Pergantian Menteri Keuangan dari Sri Mulyani ke Purbaya Yudhi Sadewa menandai perubahan gaya kepemimpinan fiskal yang dramatis. Sri Mulyani dikenal berhati-hati, penuh kalkulasi, dan menjaga kredibilitas fiskal Indonesia di mata dunia. Purbaya justru hadir dengan gaya agresif, blak-blakan, dan siap mengguncang status quo.
Pertanyaannya, apakah "Purbaya Effect" akan membawa energi positif atau justru menimbulkan risiko baru?
Gebrakan Dana di Bank Nasional
Kebijakan paling kontroversial Purbaya adalah memindahkan dana pemerintah dari Bank Indonesia ke bank nasional. Secara teori, langkah ini masuk akal: bank bisa menyalurkan kredit lebih banyak, investasi bergerak, ekonomi tumbuh.
Namun realitas tidak seindah teori. Sejumlah bank besar justru menolak limpahan dana jumbo itu karena takut tak mampu menyalurkan kredit dalam jumlah besar di tengah iklim investasi yang lesu. Alih-alih mencari solusi, Purbaya menegaskan: "Itu urusan direktur bank, bukan saya."

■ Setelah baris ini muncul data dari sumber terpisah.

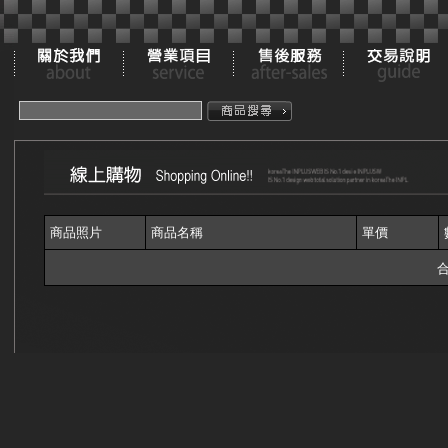
商品照片
商品名稱
單價
合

Pernyataan ini menimbulkan pertanyaan: apakah itu ketegasan seorang pemimpin, atau sinyal ketidakpedulian terhadap realitas lapangan?
Data yang Menyentil
Fakta di lapangan menunjukkan problem lebih dalam:
- Pertumbuhan ekonomi kuartal II 2025 memang 5,12%, tapi proyeksi setahun penuh hanya 4,7%--4,8%.
- Pertumbuhan kredit bank yang sempat 10,9% pada 2024 melambat menjadi 6,6% di awal 2025.
- Belanja pemerintah hanya menyumbang 15% ekonomi, sisanya 85% digerakkan swasta dan UMKM.
Artinya, masalah bukan sekadar likuiditas, melainkan iklim investasi yang tidak kondusif.